Le jugement qui a débouté la Sa Les Résidences de sa demande de condamnation à ce titre est infirmé.
Sur la fixation du montant de l'indemnité d'occupation,
Le locataire déchu de tout droit d'occupation qui ne libère pas les lieux, doit verser par jour de retard outre les charges, une indemnité conventionnelle d'occupation égale au loyer quotidien, ceci jusqu'au complet déménagement et restitution des clefs. Cette indemnité est destinée à dédommager le bailleur du préjudice provoqué par l'occupation abusive des lieux loués faisant obstacle à l'exercice des droits des bailleurs.
Il résulte de la jurisprudence constante que l'indemnité d'occupation due par l'occupant sans droit ni titre d'un bien immobilier, qu'il s'agisse d'une occupation à titre précaire ou résultant d'une résiliation ou d'une fin de bail, a une nature mixte, compensatoire et indemnitaire.

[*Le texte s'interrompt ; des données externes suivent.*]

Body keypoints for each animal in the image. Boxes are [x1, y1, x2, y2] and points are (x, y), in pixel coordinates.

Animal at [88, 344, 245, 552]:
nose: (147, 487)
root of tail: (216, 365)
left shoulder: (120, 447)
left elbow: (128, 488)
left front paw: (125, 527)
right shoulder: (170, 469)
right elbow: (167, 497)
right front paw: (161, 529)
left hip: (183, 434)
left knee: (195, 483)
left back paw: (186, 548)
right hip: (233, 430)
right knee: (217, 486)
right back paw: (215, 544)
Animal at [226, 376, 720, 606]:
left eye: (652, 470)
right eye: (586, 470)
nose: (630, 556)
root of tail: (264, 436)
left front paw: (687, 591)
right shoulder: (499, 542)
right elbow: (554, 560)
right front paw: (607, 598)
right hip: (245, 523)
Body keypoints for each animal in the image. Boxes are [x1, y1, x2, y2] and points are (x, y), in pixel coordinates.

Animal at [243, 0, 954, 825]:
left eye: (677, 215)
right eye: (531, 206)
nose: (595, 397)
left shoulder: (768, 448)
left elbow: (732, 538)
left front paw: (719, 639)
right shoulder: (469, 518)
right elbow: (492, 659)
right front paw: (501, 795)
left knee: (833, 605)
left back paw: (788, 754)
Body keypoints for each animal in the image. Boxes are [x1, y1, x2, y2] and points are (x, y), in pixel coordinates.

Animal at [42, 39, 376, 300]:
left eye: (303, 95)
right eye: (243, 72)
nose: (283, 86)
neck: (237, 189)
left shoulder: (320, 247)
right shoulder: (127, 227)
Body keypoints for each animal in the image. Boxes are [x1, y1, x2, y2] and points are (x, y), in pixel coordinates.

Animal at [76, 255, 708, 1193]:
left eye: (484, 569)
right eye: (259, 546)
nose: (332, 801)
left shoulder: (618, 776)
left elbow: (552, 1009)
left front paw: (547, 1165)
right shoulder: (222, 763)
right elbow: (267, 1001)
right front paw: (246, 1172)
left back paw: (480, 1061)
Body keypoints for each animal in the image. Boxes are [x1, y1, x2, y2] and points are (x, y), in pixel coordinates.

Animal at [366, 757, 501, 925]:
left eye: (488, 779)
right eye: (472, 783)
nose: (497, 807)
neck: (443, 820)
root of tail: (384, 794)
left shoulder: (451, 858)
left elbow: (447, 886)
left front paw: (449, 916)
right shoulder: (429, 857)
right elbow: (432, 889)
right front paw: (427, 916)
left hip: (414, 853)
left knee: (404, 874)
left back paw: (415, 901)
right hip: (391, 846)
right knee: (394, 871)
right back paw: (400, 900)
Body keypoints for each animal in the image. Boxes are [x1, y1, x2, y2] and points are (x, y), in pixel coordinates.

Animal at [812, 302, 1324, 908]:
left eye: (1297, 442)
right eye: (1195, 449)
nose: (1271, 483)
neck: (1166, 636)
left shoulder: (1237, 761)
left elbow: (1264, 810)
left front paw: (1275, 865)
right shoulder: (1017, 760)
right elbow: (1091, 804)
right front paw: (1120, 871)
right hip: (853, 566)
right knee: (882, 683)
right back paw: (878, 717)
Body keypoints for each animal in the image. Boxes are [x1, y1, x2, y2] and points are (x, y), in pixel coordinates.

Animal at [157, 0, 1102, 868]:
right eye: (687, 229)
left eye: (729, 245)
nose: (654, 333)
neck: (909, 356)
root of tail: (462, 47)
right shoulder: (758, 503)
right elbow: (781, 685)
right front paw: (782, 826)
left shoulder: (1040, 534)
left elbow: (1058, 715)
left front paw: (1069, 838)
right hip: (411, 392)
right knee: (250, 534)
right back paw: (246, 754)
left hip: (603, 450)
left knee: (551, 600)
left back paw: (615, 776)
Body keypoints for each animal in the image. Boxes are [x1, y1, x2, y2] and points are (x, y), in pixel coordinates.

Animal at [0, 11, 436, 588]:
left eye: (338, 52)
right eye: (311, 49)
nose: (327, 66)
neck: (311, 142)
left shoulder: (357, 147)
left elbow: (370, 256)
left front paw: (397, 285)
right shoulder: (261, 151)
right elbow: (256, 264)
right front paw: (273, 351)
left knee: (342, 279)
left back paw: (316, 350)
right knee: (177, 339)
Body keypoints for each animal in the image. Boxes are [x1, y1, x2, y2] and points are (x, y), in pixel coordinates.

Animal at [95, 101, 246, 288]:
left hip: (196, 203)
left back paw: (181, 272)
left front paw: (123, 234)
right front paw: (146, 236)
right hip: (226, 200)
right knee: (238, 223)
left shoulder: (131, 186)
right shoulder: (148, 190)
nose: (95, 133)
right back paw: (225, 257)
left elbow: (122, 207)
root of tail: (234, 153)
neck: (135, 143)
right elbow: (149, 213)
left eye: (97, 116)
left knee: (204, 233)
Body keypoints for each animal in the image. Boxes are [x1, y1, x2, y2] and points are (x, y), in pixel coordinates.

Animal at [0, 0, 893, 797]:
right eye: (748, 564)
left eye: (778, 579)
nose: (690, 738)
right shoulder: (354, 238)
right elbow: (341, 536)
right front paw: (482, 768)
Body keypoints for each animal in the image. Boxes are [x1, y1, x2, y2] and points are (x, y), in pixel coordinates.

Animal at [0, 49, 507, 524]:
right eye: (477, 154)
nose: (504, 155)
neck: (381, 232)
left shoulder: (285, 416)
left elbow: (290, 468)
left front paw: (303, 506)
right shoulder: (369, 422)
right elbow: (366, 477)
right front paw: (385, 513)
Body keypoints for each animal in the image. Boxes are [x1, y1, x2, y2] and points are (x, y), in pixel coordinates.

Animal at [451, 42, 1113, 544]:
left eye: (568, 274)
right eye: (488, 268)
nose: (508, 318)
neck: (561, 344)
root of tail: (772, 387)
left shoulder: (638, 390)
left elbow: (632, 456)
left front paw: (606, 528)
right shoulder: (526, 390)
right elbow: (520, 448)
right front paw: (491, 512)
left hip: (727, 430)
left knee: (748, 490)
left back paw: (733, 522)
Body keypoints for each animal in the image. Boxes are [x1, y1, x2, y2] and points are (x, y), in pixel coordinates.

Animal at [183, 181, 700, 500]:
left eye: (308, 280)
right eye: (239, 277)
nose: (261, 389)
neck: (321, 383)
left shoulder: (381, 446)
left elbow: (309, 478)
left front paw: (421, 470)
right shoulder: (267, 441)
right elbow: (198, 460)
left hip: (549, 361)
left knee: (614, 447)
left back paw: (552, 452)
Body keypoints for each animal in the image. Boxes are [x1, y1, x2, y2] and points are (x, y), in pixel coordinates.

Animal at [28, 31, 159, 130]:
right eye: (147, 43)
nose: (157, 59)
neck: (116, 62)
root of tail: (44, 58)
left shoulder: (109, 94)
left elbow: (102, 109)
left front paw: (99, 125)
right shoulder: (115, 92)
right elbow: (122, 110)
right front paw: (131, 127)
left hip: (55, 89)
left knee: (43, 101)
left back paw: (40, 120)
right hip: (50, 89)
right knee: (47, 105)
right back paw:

Cette indemnité vise à compenser le préjudice subi par le bailleur du fait de la privation de jouissance du bien et des revenus locatifs qu'il aurait perçus si le bail s'était poursuivi.
En conséquence, le montant de l'indemnité d'occupation doit être fixé sur la base du loyer et des charges tels que prévus au bail, comme si le contrat locatif avait continué à produire ses effets.
La majoration de 25 % du loyer, réclamée par l'appelante, ne correspond pas à la nature de l'indemnité d'occupation, qui n'a pas pour objet de sanctionner l'occupant mais de réparer le préjudice subi par le bailleur. Dès lors, cette majoration ne peut être appliquée.
Il convient d'infirmer le jugement qui a fixé l'indemnité d'occupation à 327,91 euros à compter du 5 décembre 2023 jusqu'à la libération complète des lieux caractérisée par la remise des clés au bailleur ou à son mandataire, un procès-verbal d'expulsion ou de reprise, avec intérêts au taux légal à compter de l'exigibilité de chacune des échéances, et de la fixer au prix du loyer et charges qui auraient été dus si le bail avait été poursuivi.
Sur les demandes accessoires,
Le jugement est confirmé en ce qu'il a condamné M. [C] [S] aux dépens et aux frais irrépétibles de première instance.
M. [C] [S] est condamné à payer la somme de 800 euros à la Sa [Adresse 5] en application de l'article 700 du code de procédure civile.
M. [C] [S] est condamné aux dépens d'appel.